◆ Problem requirements: Scan the entries below and say how many lines contain "Grande". Write only the number.

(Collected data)
Content starts

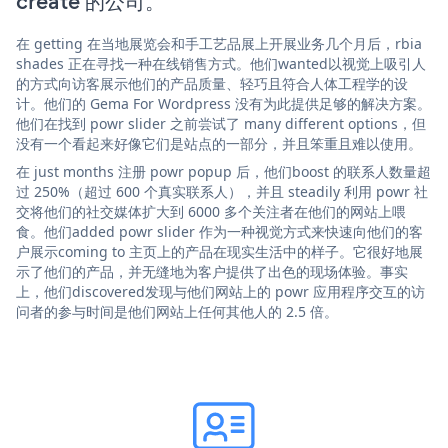
create 的公司。
在 getting 在当地展览会和手工艺品展上开展业务几个月后，rbia
shades 正在寻找一种在线销售方式。他们wanted以视觉上吸引人
的方式向访客展示他们的产品质量、轻巧且符合人体工程学的设
计。他们的 Gema For Wordpress 没有为此提供足够的解决方案。
他们在找到 powr slider 之前尝试了 many different options，但
没有一个看起来好像它们是站点的一部分，并且笨重且难以使用。
在 just months 注册 powr popup 后，他们boost 的联系人数量超
过 250%（超过 600 个真实联系人），并且 steadily 利用 powr 社
交将他们的社交媒体扩大到 6000 多个关注者在他们的网站上喂
食。他们added powr slider 作为一种视觉方式来快速向他们的客
户展示coming to 主页上的产品在现实生活中的样子。它很好地展
示了他们的产品，并无缝地为客户提供了出色的现场体验。事实
上，他们discovered发现与他们网站上的 powr 应用程序交互的访
问者的参与时间是他们网站上任何其他人的 2.5 倍。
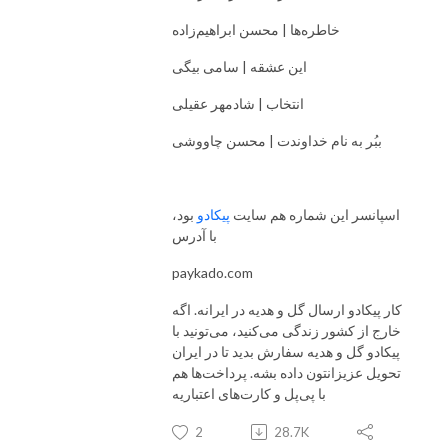
خاطره‌ها | محسن ابراهیم‌زاده
این عشقه | سامی بیگی
انتخاب | شادمهر عقیلی
ببُر به نام خداوندت | محسن چاووشی
اسپانسر این شماره هم سایت
پیکادو
بود،
با آدرس
paykado.com
کار پیکادو ارسال گل و هدیه در ایرانه. اگه
خارج از کشور زندگی می‌کنید، می‌تونید با
پیکادو گل و هدیه سفارش بدید تا در ایران
تحویل عزیزانتون داده بشه. پرداخت‌ها هم
با پی‌پل و کارت‌های اعتباریه
2
28.7K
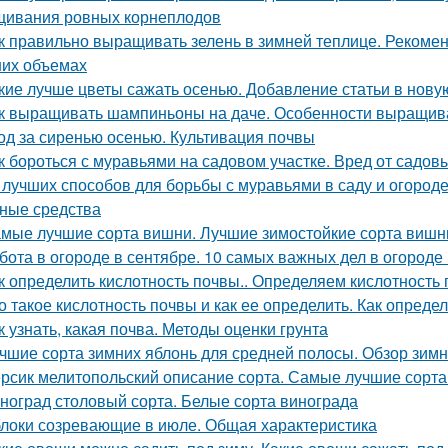
ивания ровных корнеплодов
к правильно выращивать зелень в зимней теплице. Рекоме
их объемах
кие лучше цветы сажать осенью. Добавление статьи в нову
к выращивать шампиньоны на даче. Особенности выращив
од за сиренью осенью. Культивация почвы
к бороться с муравьями на садовом участке. Вред от садов
 лучших способов для борьбы с муравьями в саду и огороде.
ные средства
мые лучшие сорта вишни. Лучшие зимостойкие сорта вишн
бота в огороде в сентябре. 10 самых важных дел в огороде
к определить кислотность почвы.. Определяем кислотность
о такое кислотность почвы и как ее определить. Как опред
к узнать, какая почва. Методы оценки грунта
чшие сорта зимних яблонь для средней полосы. Обзор зимн
рсик мелитопольский описание сорта. Самые лучшие сорта
ноград столовый сорта. Белые сорта винограда
локи созревающие в июле. Общая характеристика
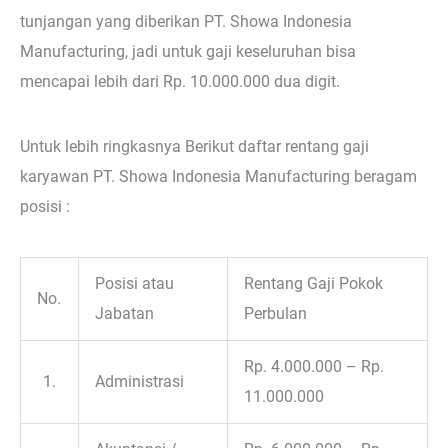
tunjangan yang diberikan PT. Showa Indonesia
Manufacturing, jadi untuk gaji keseluruhan bisa
mencapai lebih dari Rp. 10.000.000 dua digit.
Untuk lebih ringkasnya Berikut daftar rentang gaji
karyawan PT. Showa Indonesia Manufacturing beragam
posisi :
Posisi atau
Rentang Gaji Pokok
No.
Jabatan
Perbulan
Rp. 4.000.000 – Rp.
1.
Administrasi
11.000.000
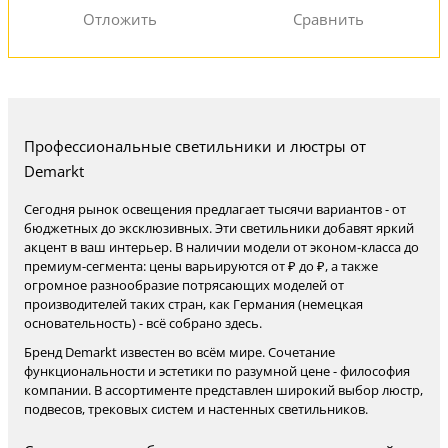
Профессиональные светильники и люстры от
Demarkt
Сегодня рынок освещения предлагает тысячи вариантов - от
бюджетных до эксклюзивных. Эти светильники добавят яркий
акцент в ваш интерьер. В наличии модели от эконом-класса до
премиум-сегмента: цены варьируются от ₽ до ₽, а также
огромное разнообразие потрясающих моделей от
производителей таких стран, как Германия (немецкая
основательность) - всё собрано здесь.
Бренд Demarkt известен во всём мире. Сочетание
функциональности и эстетики по разумной цене - философия
компании. В ассортименте представлен широкий выбор люстр,
подвесов, трековых систем и настенных светильников.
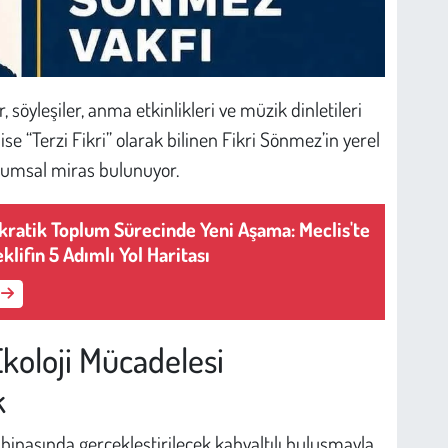
öyleşiler, anma etkinlikleri ve müzik dinletileri
e “Terzi Fikri” olarak bilinen Fikri Sönmez’in yerel
plumsal miras bulunuyor.
ratik Toplum Sürecinde Yeni Aşama: Meclis'te
lifin 5 Adımlı Yol Haritası
koloji Mücadelesi
k
inasında gerçekleştirilecek kahvaltılı buluşmayla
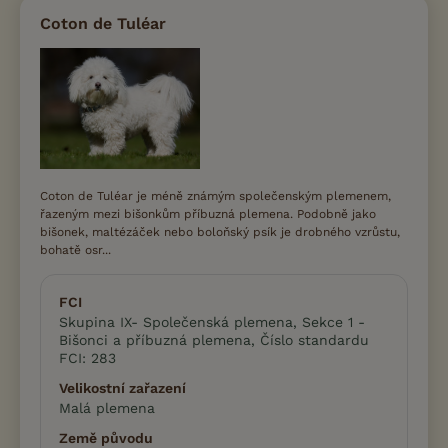
Coton de Tuléar
Coton de Tuléar je méně známým společenským plemenem,
řazeným mezi bišonkům příbuzná plemena. Podobně jako
bišonek, maltézáček nebo boloňský psík je drobného vzrůstu,
bohatě osr...
FCI
Skupina IX- Společenská plemena, Sekce 1 -
Bišonci a příbuzná plemena, Číslo standardu
FCI: 283
Velikostní zařazení
Malá plemena
Země původu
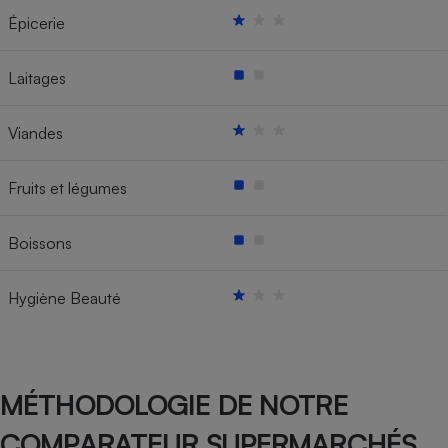
Épicerie
Laitages
Viandes
Fruits et légumes
Boissons
Hygiène Beauté
MÉTHODOLOGIE DE NOTRE
COMPARATEUR SUPERMARCHÉS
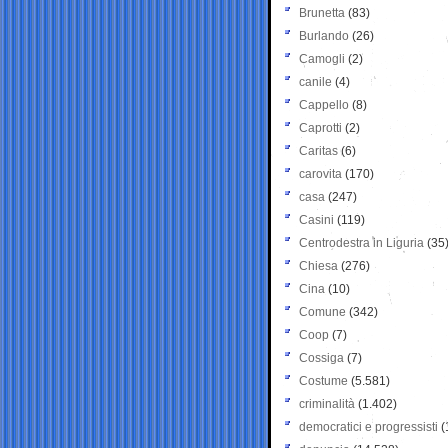
Brunetta
(83)
Burlando
(26)
Camogli
(2)
canile
(4)
Cappello
(8)
Caprotti
(2)
Caritas
(6)
carovita
(170)
casa
(247)
Casini
(119)
Centrodestra in Liguria
(35
Chiesa
(276)
Cina
(10)
Comune
(342)
Coop
(7)
Cossiga
(7)
Costume
(5.581)
criminalità
(1.402)
democratici e progressisti
(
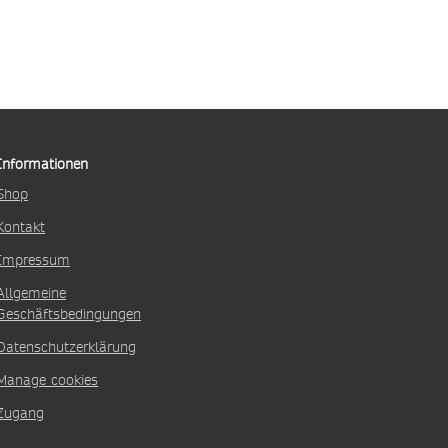
Informationen
Shop
Kontakt
Impressum
Allgemeine
Geschäftsbedingungen
Datenschutzerklärung
Manage cookies
Zugang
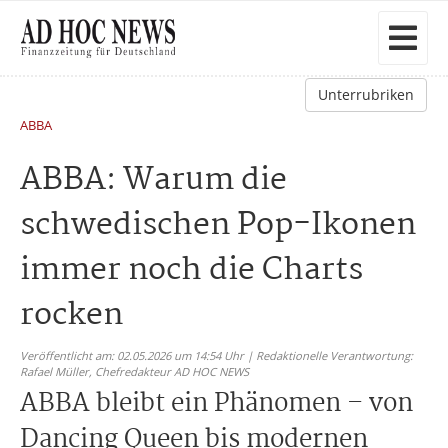
Unterrubriken
ABBA
ABBA: Warum die
schwedischen Pop-Ikonen
immer noch die Charts
rocken
Veröffentlicht am: 02.05.2026 um 14:54 Uhr | Redaktionelle Verantwortung:
Rafael Müller,
Chefredakteur AD HOC NEWS
ABBA bleibt ein Phänomen – von
Dancing Queen bis modernen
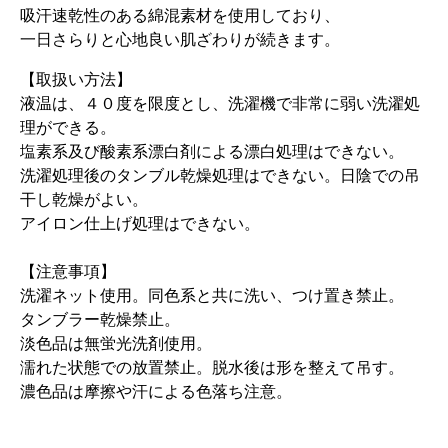
吸汗速乾性のある綿混素材を使用しており、
一日さらりと心地良い肌ざわりが続きます。
【取扱い方法】
液温は、４０度を限度とし、洗濯機で非常に弱い洗濯処
理ができる。
塩素系及び酸素系漂白剤による漂白処理はできない。
洗濯処理後のタンブル乾燥処理はできない。日陰での吊
干し乾燥がよい。
アイロン仕上げ処理はできない。
【注意事項】
洗濯ネット使用。同色系と共に洗い、つけ置き禁止。
タンブラー乾燥禁止。
淡色品は無蛍光洗剤使用。
濡れた状態での放置禁止。脱水後は形を整えて吊す。
濃色品は摩擦や汗による色落ち注意。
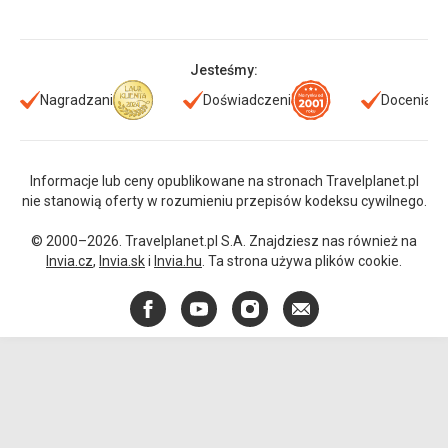
Jesteśmy:
Nagradzani
Doświadczeni
Doceniani
Informacje lub ceny opublikowane na stronach Travelplanet.pl
nie stanowią oferty w rozumieniu przepisów kodeksu cywilnego.
© 2000–2026. Travelplanet.pl S.A. Znajdziesz nas również na
Invia.cz
,
Invia.sk
i
Invia.hu
. Ta strona używa plików cookie.
Facebook
YouTube
Instagram
E-
mail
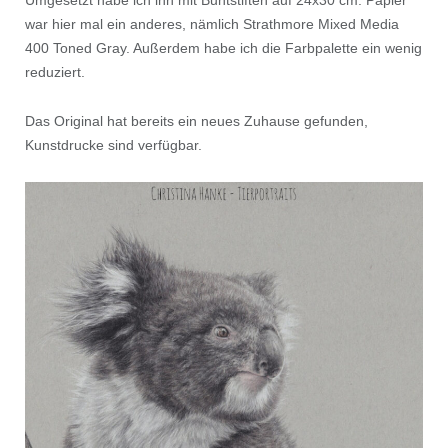
Umgesetzt habe ich ihn mit Buntstiften auf 24x30 cm. Papier
war hier mal ein anderes, nämlich Strathmore Mixed Media
400 Toned Gray. Außerdem habe ich die Farbpalette ein wenig
reduziert.
Das Original hat bereits ein neues Zuhause gefunden,
Kunstdrucke sind verfügbar.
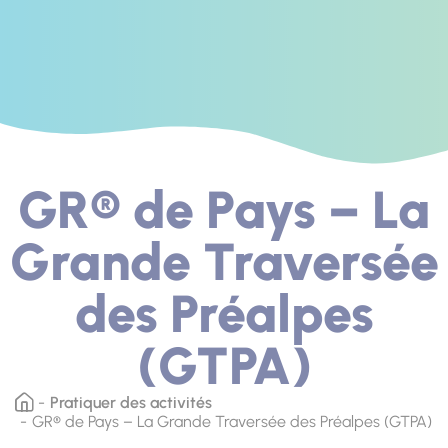
GR® de Pays – La
Grande Traversée
des Préalpes
(GTPA)
Pratiquer des activités
GR® de Pays – La Grande Traversée des Préalpes (GTPA)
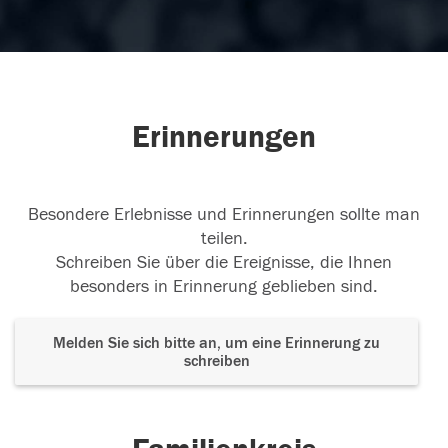
Erinnerungen
Besondere Erlebnisse und Erinnerungen sollte man
teilen.
Schreiben Sie über die Ereignisse, die Ihnen
besonders in Erinnerung geblieben sind.
Melden Sie sich bitte an, um eine Erinnerung zu
schreiben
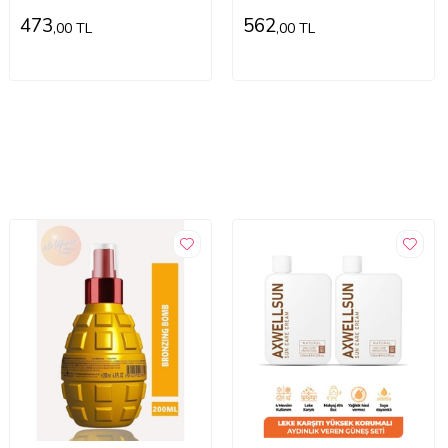
473
562
,00 TL
,00 TL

Content ends

◆ Task response: 2